It was one of the best pieces of advice I've gotten when it comes to parenting young children – don't make disciplinary decisions in the heat of the moment. Emotion clouds judgment, passion confuses reason.
I have thought a lot about that self-evident truth these last couple days as I've watched the furious explosion of emotional outrage detonating in response to the looming Supreme Court Dobbs decision to overturn Roe v. Wade.
Just watch:
That is at least temporary derangement. It's far from measured opposition. It's not healthy. Nor are those who share bizarre, unhinged memes like this:
But here's what has weighed heavily on me these last few days. Those responses may not be rational or lucid, but they represent perfectly the mental and emotional capacity of our people, particularly young Americans.

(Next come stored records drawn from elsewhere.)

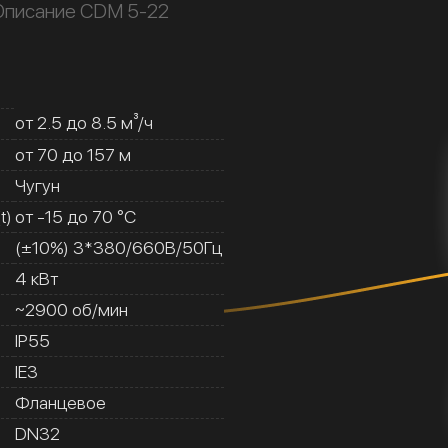
Описание CDM 5-22
от 2.5 до 8.5 м³/ч
от 70 до 157 м
Чугун
t)
от -15 до 70 °C
(±10%) 3*380/660В/50Гц
4 кВт
~2900 об/мин
IP55
IE3
Фланцевое
DN32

We aren't a thinking people anymore. And we have raised an entire generation now coming into adulthood to feel their way through everything. The polarized, hyperbolic, unstable seizures that play out pitifully through hashtag activism are a testament to the real threat to our civilization.

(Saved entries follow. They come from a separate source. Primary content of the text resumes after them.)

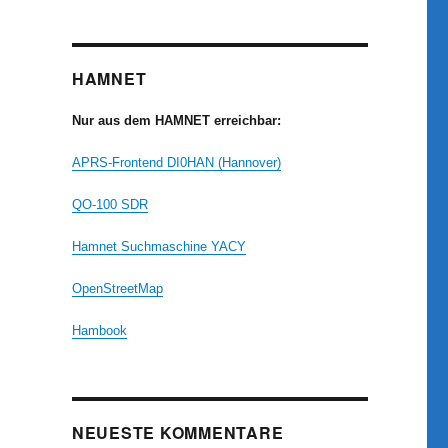
HAMNET
Nur aus dem HAMNET erreichbar:
APRS-Frontend DI0HAN (Hannover)
QO-100 SDR
Hamnet Suchmaschine YACY
OpenStreetMap
Hambook
NEUESTE KOMMENTARE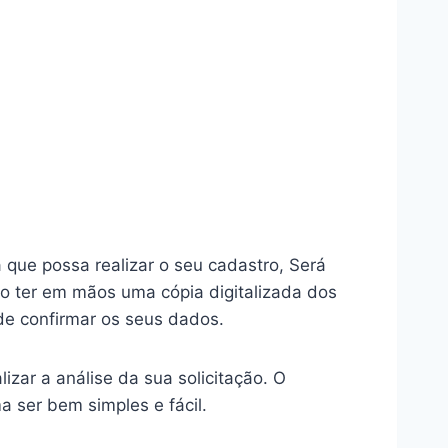
 que possa realizar o seu cadastro, Será
o ter em mãos uma cópia digitalizada dos
 de confirmar os seus dados.
zar a análise da sua solicitação. O
 ser bem simples e fácil.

As much as I firmly agree with former liberal Supreme Court icon Ruth Bader Ginsburg that Roe v. Wade was terribly reasoned, bad law (there's a reason Justice Alito quotes her twice in his draft opinion), once overturned, little will change ideologically or practically:
- Abortion will still be legal up to the moment of birth in half the country.
- Politicians will still fundraise gratuitously off the issue, playing on the frayed emotions of the warring factions.

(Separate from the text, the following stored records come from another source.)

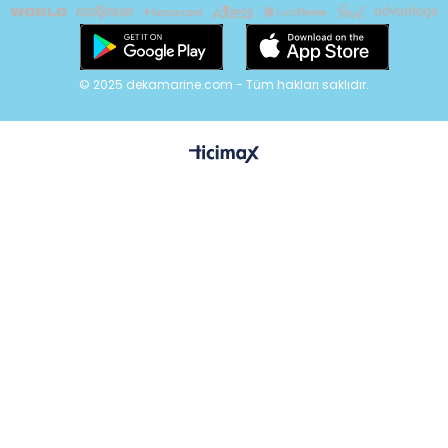
© 2025 dekamarine.com - Tüm hakları saklıdır.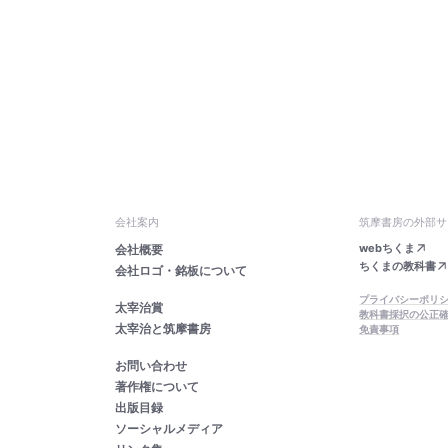
会社案内
筑摩書房の外部サ
webちくま
会社概要
ちくまの教科書
会社ロゴ・銘板について
プライバシーポリ
太宰治賞
教科書採択の公正
太宰治と筑摩書房
免責事項
お問い合わせ
著作権について
出版目録
ソーシャルメディア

- Young women will still face crisis pregnancies.
- Unscrupulous men will still do all they can to pressure girls they have abused into aborting away the evidence.
The primary difference is that the people will have a voice in how their state handles abortion law rather than being the powerless subjects of black robed oligarchs in D.C. Thinking people know this; people imprisoned by their emotions do not.
Consider the primary reasoning of Justice Alito in this leaked draft:
"The Constitution makes no reference to abortion."
"[Roe's] reasoning was exceptionally weak…"
"[F]ar from bringing about a national settlement of the abortion issue, Roe and Casey have enflamed debate and deepened division."
"Heed[ing] the Constitution [means] return the issue of abortion to the people's elected representatives."
"The authority to regulate abortion must be returned to the people and their elected representatives."
To a thinking person on the left or right, there is absolutely nothing outlandish, inflammatory, anti-woman, misogynistic, authoritarian, or radical about any of those statements. Quite the contrary, they are all reasoned, placatory, people-empowering, and constitutional.
That's why I contend that the great problem we face is that so many Americans are completely incapable of rational discernment unencumbered by their tribal passions. Evidence for that is legion, even found in the comically manic senior senator from Massachusetts.
The Supreme Court writes that they are returning the power to regulate abortion to "the people and their elected representatives." Elected representatives like Senator Elizabeth Warren. She then furiously rages on the streets of D.C. about how power is being taken from her. And fools lap it up, applauding and throwing money at her.
That is what we won't survive. Not our philosophical differences; our galling inability to think.